Erano gli anni ’60, epoca in cui le parole “donna” e “vino” coabitavano solo nei proverbi goliardici più o meno coloriti. Ma lei ci credeva, volle fondare un’azienda tutta sua e a suo nome, a garanzia dell’attenzione maniacale per il territorio e per i vitigni. Così, divenne presto la “Dama di Langa”, c’era al contempo qualcosa di confortante nel suo rispetto per le tradizioni e qualcosa di eccitante nel suo strizzare l’occhio alle tecnologie innovative.
Sennonché, “la vita è ciò che accade quando fai altri progetti”: la scomparsa prematura di “Sylla” e le vicissitudini che successivamente hanno investito l’azienda, hanno impedito il compimento di quel progetto.
Eppure il figlio Mauro ha continuato a crederci e, dopo lunghe e dolorose traversìe, ha avuto il coraggio di ripartire da zero, con un’azienda tutta da rifare.
Oggi l’azienda, gestita interamente dalla famiglia Sebaste, cura circa 30 ettari di Olimpo del Nebbiolo: Alba, Serralunga, Barolo, La Morra, Verduno, Vinchio, Diano d’Alba, Montelupo, Mango, Piobesi e Vezza.
Barolo DOCG Trèsüri 2017 14,5%
Il mio professore di filosofia sosteneva che per superare brillantemente l’esame fosse necessario, prima di tutto, sapere bene l’indice del manuale.

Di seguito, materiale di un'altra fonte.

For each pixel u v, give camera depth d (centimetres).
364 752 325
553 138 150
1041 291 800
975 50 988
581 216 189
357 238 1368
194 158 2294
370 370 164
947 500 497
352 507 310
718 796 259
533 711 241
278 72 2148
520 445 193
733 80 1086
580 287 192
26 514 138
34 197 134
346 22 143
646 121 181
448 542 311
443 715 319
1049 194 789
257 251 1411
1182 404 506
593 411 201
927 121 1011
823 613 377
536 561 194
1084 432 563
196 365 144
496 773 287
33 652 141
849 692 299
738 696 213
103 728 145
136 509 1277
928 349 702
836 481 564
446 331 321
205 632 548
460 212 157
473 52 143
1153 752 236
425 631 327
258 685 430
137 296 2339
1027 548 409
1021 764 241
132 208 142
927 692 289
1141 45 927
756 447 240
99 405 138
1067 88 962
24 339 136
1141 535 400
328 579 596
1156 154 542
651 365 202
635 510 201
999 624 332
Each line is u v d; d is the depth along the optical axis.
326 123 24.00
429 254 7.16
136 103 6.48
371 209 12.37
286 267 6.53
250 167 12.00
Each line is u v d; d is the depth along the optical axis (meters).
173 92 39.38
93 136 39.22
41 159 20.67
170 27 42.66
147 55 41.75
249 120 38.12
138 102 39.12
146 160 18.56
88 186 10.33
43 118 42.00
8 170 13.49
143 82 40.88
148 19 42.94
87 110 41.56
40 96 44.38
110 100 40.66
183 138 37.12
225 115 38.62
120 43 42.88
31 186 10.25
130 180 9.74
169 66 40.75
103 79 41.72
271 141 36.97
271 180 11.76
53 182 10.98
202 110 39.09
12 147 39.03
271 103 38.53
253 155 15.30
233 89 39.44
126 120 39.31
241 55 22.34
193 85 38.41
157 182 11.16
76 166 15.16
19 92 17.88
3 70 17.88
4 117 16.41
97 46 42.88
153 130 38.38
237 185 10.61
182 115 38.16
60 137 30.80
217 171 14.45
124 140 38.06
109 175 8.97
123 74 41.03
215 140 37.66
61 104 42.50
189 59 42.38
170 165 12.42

Ecco, in questo caso il principio calza a pennello: per degustare correttamente questo barolo occorre prima di tutto leggere l’etichetta, e farsi due domande sul nome così buffo (per i non piemontesi): Trèsüri, “tre surì”, assemblaggio di 3 cloni di uve nebbiolo provenienti da 3 vigne con caratteristiche pedoclimatiche differenti per esposizione e temperatura e coltivate su suoli calcarei non omogenei tra loro. Curiosa di vederlo e soprattutto di assaggiarlo, accantono l’informazione sull’assemblaggio.
Nel bicchiere è rubino profondo e compatto.

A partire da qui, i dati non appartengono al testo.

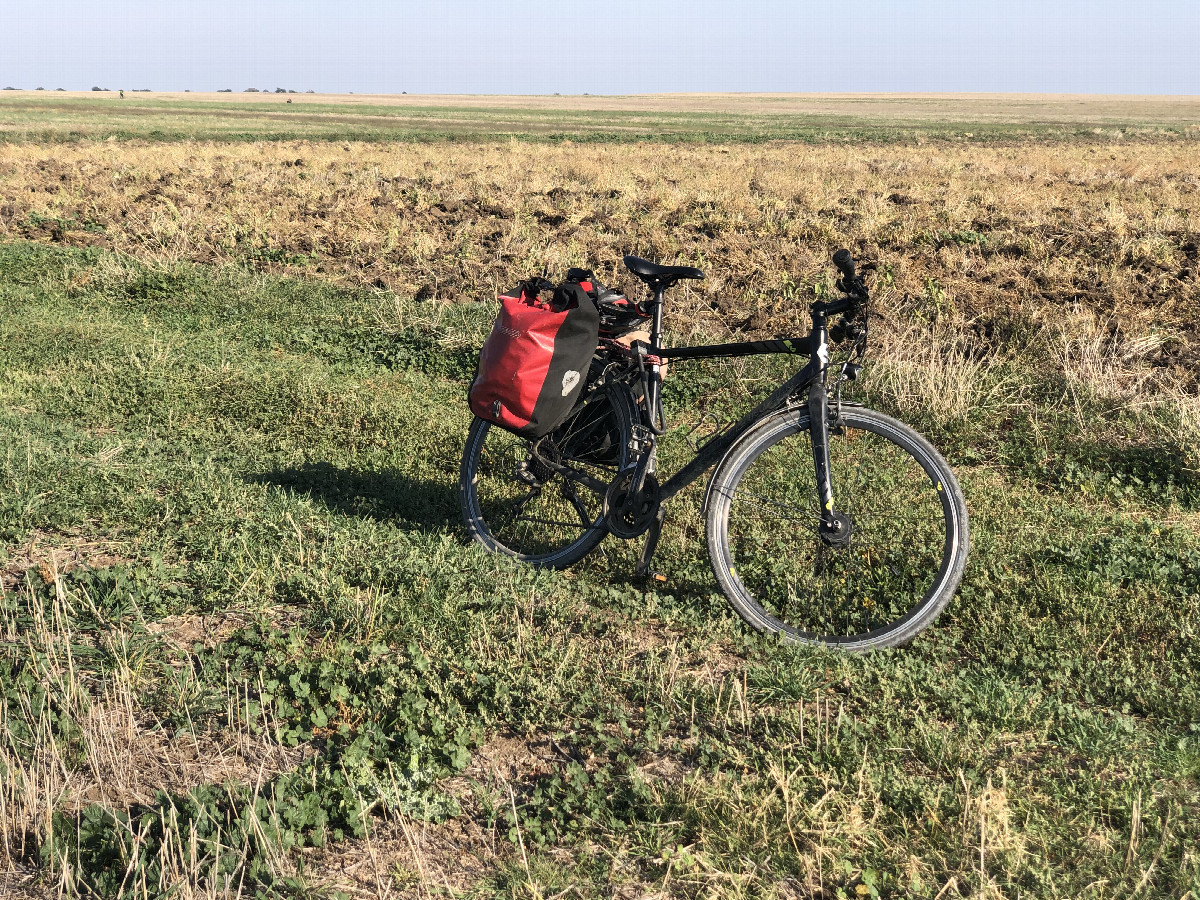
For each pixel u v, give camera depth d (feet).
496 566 14.47
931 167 100.89
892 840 8.66
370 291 36.91
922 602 12.18
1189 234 46.42
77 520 15.55
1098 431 21.01
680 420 23.08
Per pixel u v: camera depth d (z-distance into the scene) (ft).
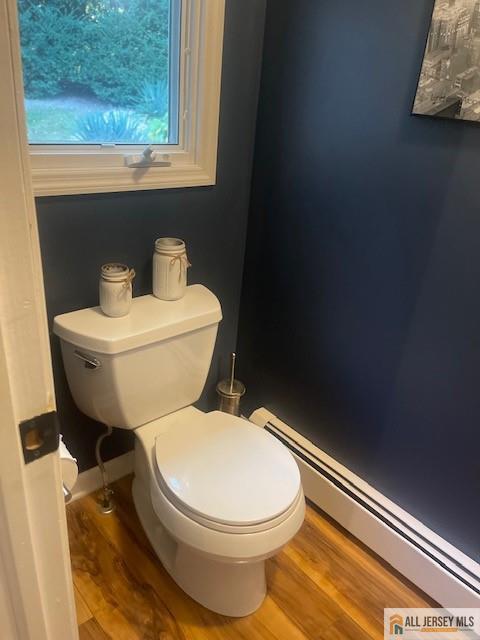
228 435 4.60
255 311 6.02
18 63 1.32
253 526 3.77
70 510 5.43
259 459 4.34
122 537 5.16
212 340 5.00
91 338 4.21
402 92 3.96
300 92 4.74
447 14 3.50
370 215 4.48
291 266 5.38
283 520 3.89
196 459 4.28
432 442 4.55
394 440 4.88
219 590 4.39
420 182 4.05
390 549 4.97
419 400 4.55
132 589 4.64
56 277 4.45
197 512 3.80
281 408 6.07
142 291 5.11
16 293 1.53
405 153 4.08
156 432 4.86
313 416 5.67
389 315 4.58
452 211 3.90
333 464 5.47
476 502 4.35
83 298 4.69
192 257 5.41
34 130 4.13
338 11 4.22
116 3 4.16
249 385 6.48
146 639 4.25
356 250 4.69
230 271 5.89
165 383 4.77
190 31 4.51
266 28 4.85
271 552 3.86
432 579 4.64
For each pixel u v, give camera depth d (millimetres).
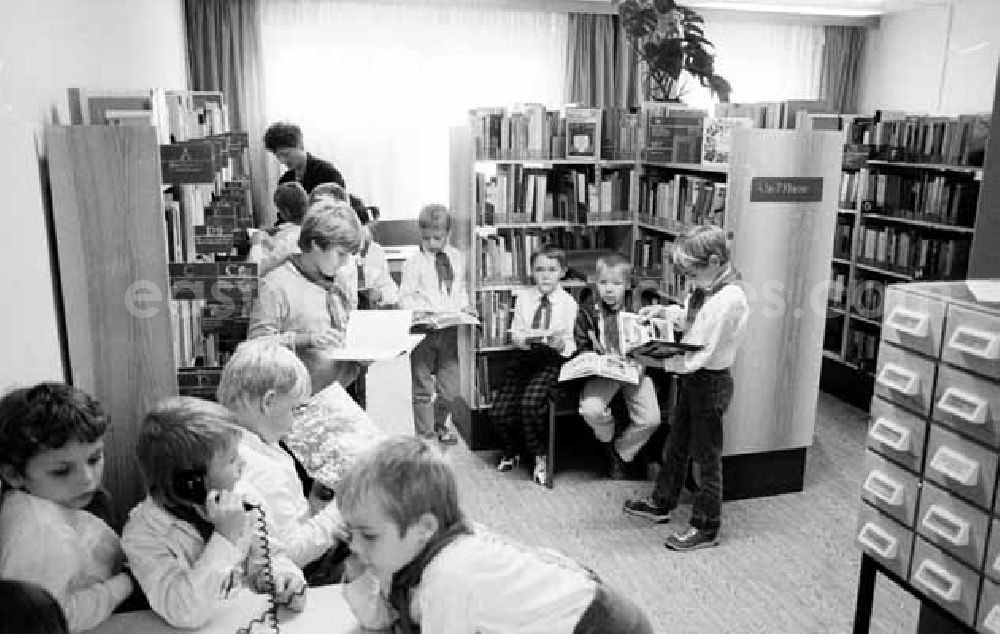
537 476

Al naso arrivano i frutti rossi, che però non esplodono, il frutto rimane compresso, quasi come se anziché fresco fosse essiccato, così come i fiori, in un pot-pourri non stucchevole. Seguono le spezie, soprattutto i chiodi di garofano, il tabacco dolce. Il tannino scalpita un poco, si sente che esce dalla trama e scappa ai lati della bocca. Alla fine, comprendo l’importanza dell’assemblaggio – che in questo caso è una vera opera ingegneristica – dei tre cloni di nebbiolo: le caratteristiche delle singole vigne e dei loro cloni si sono compensate reciprocamente al punto da generare un equilibrio sorprendente.
Barolo DOCG 2017 Cerretta
A differenza del fratello Trèsüri, in questo caso il rubino è meno impenetrabile.
Al naso arriva immediatamente la nota pietrosa, di ferro, che è poi il “primo impatto” classico del nebbiolo, così come del cugino Sangiovese. Il frutto rosso è più aperto, sono protagoniste la ciliegia marasca e l’arancia rossa. Sopraggiungono in sequenza le erbe aromatiche e la scatola di sigari. All’assaggio, la prima cosa che noto, forse perché diversa dal vino precedente, è il tannino integrato: rimane nella trama, non scappa, e così quegli immaginari chicchi di melograno scorrono lungo la bocca senza fuoriuscire dai binari, dal percorso. Il sorso termina con una nota sapida piuttosto marcata e una inaspettata quanto divertentissima freschezza che permane in bocca.
Barolo DOCG 2015 Ghè Riserva
Nel mondo del vino, ci sono “Riserva” che sorprendono. Che son capaci di donare esperienze tutt’altro che aspettate. Ecco, questo è uno di quei casi. All’esame visivo il vino si presenta indubbiamente limpido, di un rubino molto profondo che tende al granato.
Al naso la sorpresa arriva tutta insieme: i frutti scuri non sono essiccati ma freschi e polposi, direi appena colti. Mora, mirtillo, ribes. Dietro ai frutti neri e alla viola e iris arriva un piacevolissimo mosaico di spezie, soprattutto cannella. In bocca la sorpresa del naso è confermata da una deliziosa cremosità di after eight, sarà per quella nota balsamica che arriva direttamente dalla botte di rovere francese dove il vino invecchia per 30 mesi, che si accompagna al retrogusto di cioccolato. Tutto ciò rende il sorso godibilissimo, non ingombrante, che, appunto, per una Riserva è il dono più grande.